A fundamental understanding of cyclodextrin-closo-dodecaborate inclusion complexes is of great interest in supramolecular chemistry. Herein, we report a systematic investigation on the electronic structures and intramolecular interactions of perhalogenated closo-dodecaborate dianions B12X122− (X = F, Cl, Br and I) binding to α-, β-, and γ-cyclodextrins (CDs) in the gas phase using combined negative ion photoelectron spectroscopy (NIPES) and density functional theory (DFT) calculations. The vertical detachment energy (VDE) of each complex and electronic stabilization of each dianion due to the CD binding (ΔVDE, relative to the corresponding isolated B12X122−) are determined from the experiments along α-, β- and γ-CD in the form of VDE (ΔVDE): 4.00 (2.10), 4.33 (2.43), and 4.30 (2.40) eV in X = F; 4.09 (1.14), 4.64 (1.69), and 4.69 (1.74) eV in X = Cl; 4.11 (0.91), 4.58 (1.38), and 4.70 (1.50) eV in X = Br; and 3.54 (0.74), 3.88 (1.08), and 4.05 (1.25) eV in X = I, respectively.
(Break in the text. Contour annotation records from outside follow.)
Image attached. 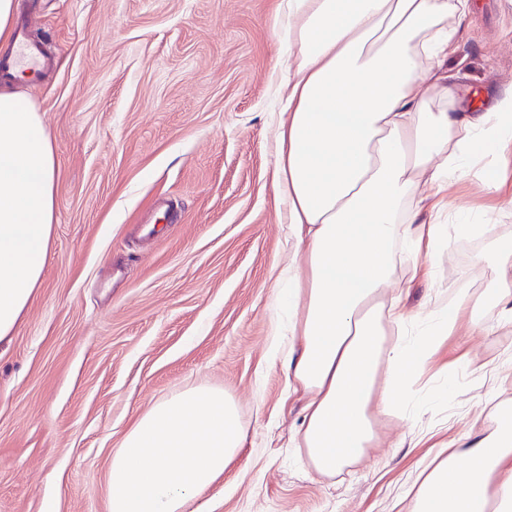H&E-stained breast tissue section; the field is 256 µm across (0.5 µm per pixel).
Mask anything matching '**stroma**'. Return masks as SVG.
I'll return each mask as SVG.
<instances>
[{
	"instance_id": "1",
	"label": "stroma",
	"mask_w": 512,
	"mask_h": 512,
	"mask_svg": "<svg viewBox=\"0 0 512 512\" xmlns=\"http://www.w3.org/2000/svg\"><path fill=\"white\" fill-rule=\"evenodd\" d=\"M52 69L23 89L57 157L44 280L0 344V512H108L113 448L151 402L191 387L237 404L243 446L195 512H392L449 437L491 432L512 398V324L485 262L512 241L486 160L448 188L444 214L491 227L449 234L424 272L391 289L416 331L460 271L479 283L484 326L433 348L412 389L425 411L379 425V442L335 476L291 446L301 421L279 341L278 277L293 252L273 187L279 98L297 50L286 0H15ZM448 69L468 105L512 85V0H471ZM452 398L434 399L447 376Z\"/></svg>"
}]
</instances>
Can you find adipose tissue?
Instances as JSON below:
<instances>
[{
    "label": "adipose tissue",
    "instance_id": "ef3b65f1",
    "mask_svg": "<svg viewBox=\"0 0 512 512\" xmlns=\"http://www.w3.org/2000/svg\"><path fill=\"white\" fill-rule=\"evenodd\" d=\"M470 0H288L298 57L285 76L288 119L277 134L275 188L297 247L280 279L295 339L283 361L302 400L292 442L317 472L359 461L461 313L482 327L480 298L458 288L411 340L386 304L398 264L433 254L448 232L489 226L418 223L472 163L492 155L487 192L512 162V89L482 112H453L459 88L448 56ZM443 109L433 110L432 99ZM55 158L32 103L0 89V342L38 288L55 217ZM433 196L416 192L421 178ZM243 430L222 389L158 399L112 452L109 512H189L236 459ZM406 512H512V408L494 433L472 426L449 439L403 495Z\"/></svg>",
    "mask_w": 512,
    "mask_h": 512
}]
</instances>
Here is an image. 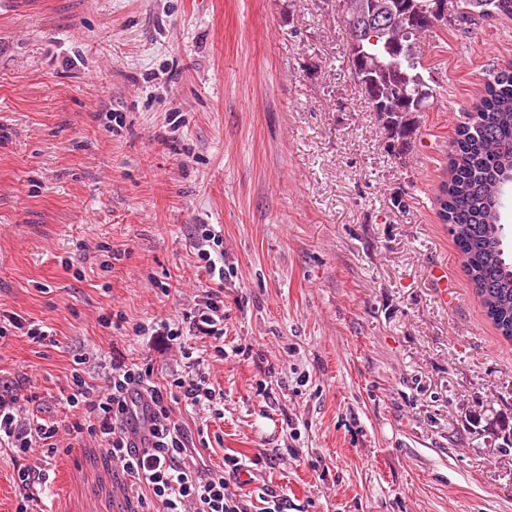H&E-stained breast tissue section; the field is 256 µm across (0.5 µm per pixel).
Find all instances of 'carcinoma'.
I'll return each instance as SVG.
<instances>
[{
	"mask_svg": "<svg viewBox=\"0 0 512 512\" xmlns=\"http://www.w3.org/2000/svg\"><path fill=\"white\" fill-rule=\"evenodd\" d=\"M499 17L512 19V0H453L447 22L485 19L479 2ZM359 0H346L344 57L364 90L366 102L386 133L387 151L404 165L420 130L417 113L432 97L420 43L435 33L428 22H409L399 50L379 38H365L366 54L350 49ZM450 158V177L439 187L440 219L448 225L473 289L487 318L512 342V260L505 253L494 196L505 170L512 168V70L491 73L472 109L464 112Z\"/></svg>",
	"mask_w": 512,
	"mask_h": 512,
	"instance_id": "1",
	"label": "carcinoma"
}]
</instances>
All complexes have significantly higher VDEs than the corresponding isolated dodecaborate dianions with ΔVDE spanning from 0.74 eV at (α, I) to 2.43 eV at (β, F), sensitive to both host CD size and guest substituent X. DFT-optimized complex structures indicate that all B12X122− prefer binding to the wide openings of CDs with the insertion depth and binding motif strongly dependent on the CD size and halogen X. Dodecaborate anions with heavy halogens, i.e., X = Cl, Br, and I, are found outside of α-CD, while B12F122− is completely wrapped by γ-CD. Partial embedment of B12X122− into CDs is observed for the other complexes via multipronged B–X⋯H–O/C interlocking patterns. The simulated spectra based on the density of states agree well with those of the experiments and the calculated VDEs well reproduce the experimental trends. Molecular orbital analyses suggest that the spectral features at low binding energies originated from electrons detached from the dodecaborate dianion, while those at higher binding energies are derived from electron detachment from CDs. Energy decomposition analyses reveal that the electrostatic interaction plays a dominating role in contributing to the host–guest interactions for the X = F series partially due to the formation of a O/C–H⋯X–B hydrogen bonding network, and the dispersion forces gradually become important with the increase of halogen size.